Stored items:
----
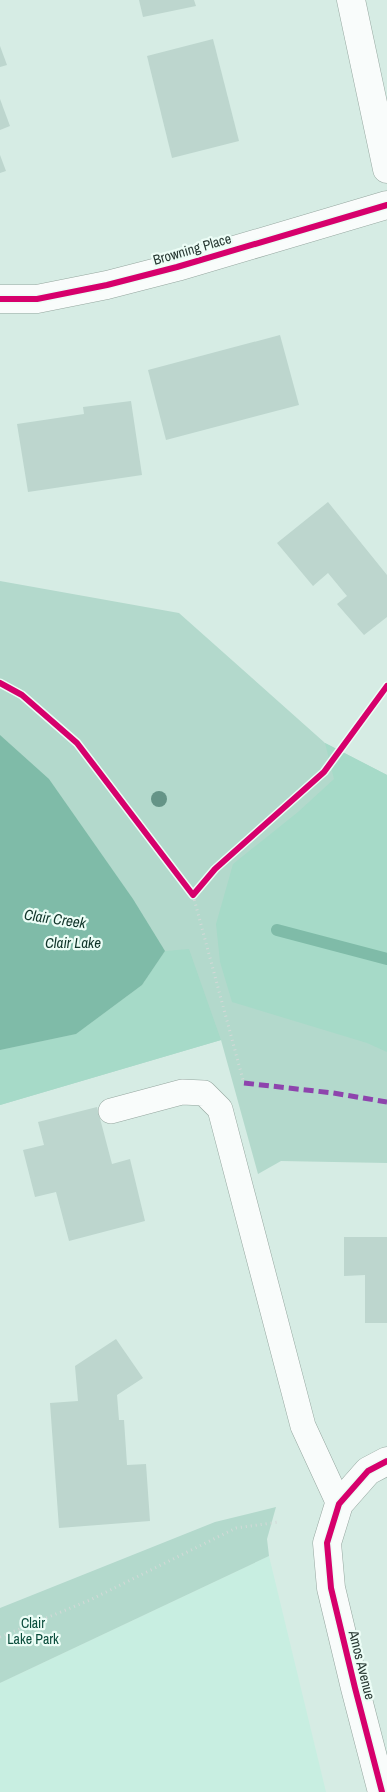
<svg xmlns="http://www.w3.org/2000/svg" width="387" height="1792" viewBox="0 0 387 1792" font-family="'Archivo Narrow',sans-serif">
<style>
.built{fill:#c8eee1}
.green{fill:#b3d9cc}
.forest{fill:#a6dac8}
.water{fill:#7fbba8}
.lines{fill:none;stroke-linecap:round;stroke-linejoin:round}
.stream{stroke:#7fbba8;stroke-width:12}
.building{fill:#bdd6ce}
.service-casing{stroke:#95a69f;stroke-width:26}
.minor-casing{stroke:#95a69f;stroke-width:29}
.path{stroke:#d3d9d7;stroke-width:3;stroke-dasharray:1 4;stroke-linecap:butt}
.service{stroke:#f9fcfb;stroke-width:25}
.minor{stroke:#f9fcfb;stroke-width:28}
.quiet{stroke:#8e44ad;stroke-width:5;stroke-dasharray:10 5;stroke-linecap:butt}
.cycleway-casing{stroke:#ecfdf6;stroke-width:9}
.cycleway{stroke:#d6006c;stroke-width:6}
.tree{fill:#659487}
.labels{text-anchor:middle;stroke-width:4.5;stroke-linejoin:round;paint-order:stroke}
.street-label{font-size:14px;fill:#273832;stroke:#ecfdf6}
.park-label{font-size:14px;fill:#094c3b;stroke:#ecfdf6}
.water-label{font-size:15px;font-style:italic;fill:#103429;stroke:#ecfdf6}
</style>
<rect width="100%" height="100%" fill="#d6ece4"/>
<!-- built -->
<path class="built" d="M 269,1556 L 326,1792 L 0,1792 L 0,1683 Z"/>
<!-- green -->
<g class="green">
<path d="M 0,581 L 179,613 L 325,743 L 387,775 L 387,1163 L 281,1161 L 258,1174 L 221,1040 L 0,1105 Z"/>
<path d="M 276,1507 L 267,1539 L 269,1556 L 0,1683 L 0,1608 L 215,1522 Z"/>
</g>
<!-- forest -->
<g class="forest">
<path d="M 325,743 L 387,775 L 387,1052 L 367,1043 L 232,1002 L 220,962 L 216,924 L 233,864 L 298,812 L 334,779 Z"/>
<path d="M 189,949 L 221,1040 L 0,1105 L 0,1050 L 76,1034 L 142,985 L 165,951 Z"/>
</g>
<!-- water -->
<path class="water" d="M 0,735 L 49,779 L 133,899 L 165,951 L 142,985 L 76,1034 L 0,1050 Z"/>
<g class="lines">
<!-- stream -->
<path class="stream" d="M 277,930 L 387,959"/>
</g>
<!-- building -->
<g class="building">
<path d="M 139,0 L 194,0 L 196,6 L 143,17 Z"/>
<path d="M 213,39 L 239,141 L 172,158 L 147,56 Z"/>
<path d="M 0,46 L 7,65 L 0,67 Z"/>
<path d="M 0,99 L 10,126 L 0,130 Z"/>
<path d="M 0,155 L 6,171 L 0,173 Z"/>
<path d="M 280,335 L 299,405 L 166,440 L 148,370 Z"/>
<path d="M 131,401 L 142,475 L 28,492 L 17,424 L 84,414 L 83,407 Z"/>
<path d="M 328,502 L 387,575 L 387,617 L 364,635 L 337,604 L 347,596 L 328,573 L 313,586 L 277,543 Z"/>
<path d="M 97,1107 L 112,1164 L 130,1159 L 145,1221 L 69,1241 L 56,1192 L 35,1197 L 23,1150 L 44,1145 L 38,1122 Z"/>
<path d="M 344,1237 L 387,1237 L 387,1323 L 365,1323 L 365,1275 L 344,1276 Z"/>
<path d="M 116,1339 L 143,1378 L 117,1395 L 119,1420 L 124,1420 L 127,1465 L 146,1464 L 150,1521 L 59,1528 L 50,1403 L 78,1401 L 75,1366 Z"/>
</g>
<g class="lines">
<defs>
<path id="service" d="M 111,1111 L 182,1092 L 204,1093 L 220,1109 L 303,1426 L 339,1504"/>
<g id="minor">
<path d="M 351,0 L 387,169"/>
<path d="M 0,299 L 37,299 L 107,285 L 177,267 L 387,205"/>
<path d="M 382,1792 L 355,1688 L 331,1588 L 327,1543 L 339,1504 L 368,1471 L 387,1461"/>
</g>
</defs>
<!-- service casing -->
<use href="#service" class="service-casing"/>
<!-- minor casing -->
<use href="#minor" class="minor-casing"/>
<!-- path -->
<g class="path">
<path d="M 193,895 L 243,1080"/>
<path d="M 0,1637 L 90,1600 L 236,1528 L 279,1522"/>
</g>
<!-- service -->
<use href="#service" class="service"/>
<!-- minor -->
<use href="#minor" class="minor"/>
<!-- quiet -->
<path class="quiet" d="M 244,1083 L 333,1093 L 387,1102"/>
<defs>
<g id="cycleway">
<path d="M 0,299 L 37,299 L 107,285 L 177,267 L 387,205"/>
<path d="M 0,683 L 22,695 L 77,743 L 193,895 L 215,869 L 324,772 L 387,686"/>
<path d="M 382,1792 L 355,1688 L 331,1588 L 327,1543 L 339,1504 L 368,1471 L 387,1461"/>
</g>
</defs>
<!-- cycleway casing -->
<use href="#cycleway" class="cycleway-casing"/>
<!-- cycleway -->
<use href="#cycleway" class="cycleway"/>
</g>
<!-- trees -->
<circle class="tree" cx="159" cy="799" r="8"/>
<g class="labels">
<!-- street labels -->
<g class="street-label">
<text transform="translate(192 249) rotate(-16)" y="5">Browning Place</text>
<text transform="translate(362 1665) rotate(76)" y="5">Amos Avenue</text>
</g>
<!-- park labels -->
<g class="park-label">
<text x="33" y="1628">Clair<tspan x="33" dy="16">Lake Park</tspan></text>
</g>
<!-- water labels -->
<g class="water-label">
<text transform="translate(55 919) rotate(8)" y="5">Clair Creek</text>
<text x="73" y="948">Clair Lake</text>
</g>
</g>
</svg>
----
* Problem to solve
The answer must be the line containing "<!-- minor -->" and every line after it to the end of the data, exactly as written.

* Expected output
<!-- minor -->
<use href="#minor" class="minor"/>
<!-- quiet -->
<path class="quiet" d="M 244,1083 L 333,1093 L 387,1102"/>
<defs>
<g id="cycleway">
<path d="M 0,299 L 37,299 L 107,285 L 177,267 L 387,205"/>
<path d="M 0,683 L 22,695 L 77,743 L 193,895 L 215,869 L 324,772 L 387,686"/>
<path d="M 382,1792 L 355,1688 L 331,1588 L 327,1543 L 339,1504 L 368,1471 L 387,1461"/>
</g>
</defs>
<!-- cycleway casing -->
<use href="#cycleway" class="cycleway-casing"/>
<!-- cycleway -->
<use href="#cycleway" class="cycleway"/>
</g>
<!-- trees -->
<circle class="tree" cx="159" cy="799" r="8"/>
<g class="labels">
<!-- street labels -->
<g class="street-label">
<text transform="translate(192 249) rotate(-16)" y="5">Browning Place</text>
<text transform="translate(362 1665) rotate(76)" y="5">Amos Avenue</text>
</g>
<!-- park labels -->
<g class="park-label">
<text x="33" y="1628">Clair<tspan x="33" dy="16">Lake Park</tspan></text>
</g>
<!-- water labels -->
<g class="water-label">
<text transform="translate(55 919) rotate(8)" y="5">Clair Creek</text>
<text x="73" y="948">Clair Lake</text>
</g>
</g>
</svg>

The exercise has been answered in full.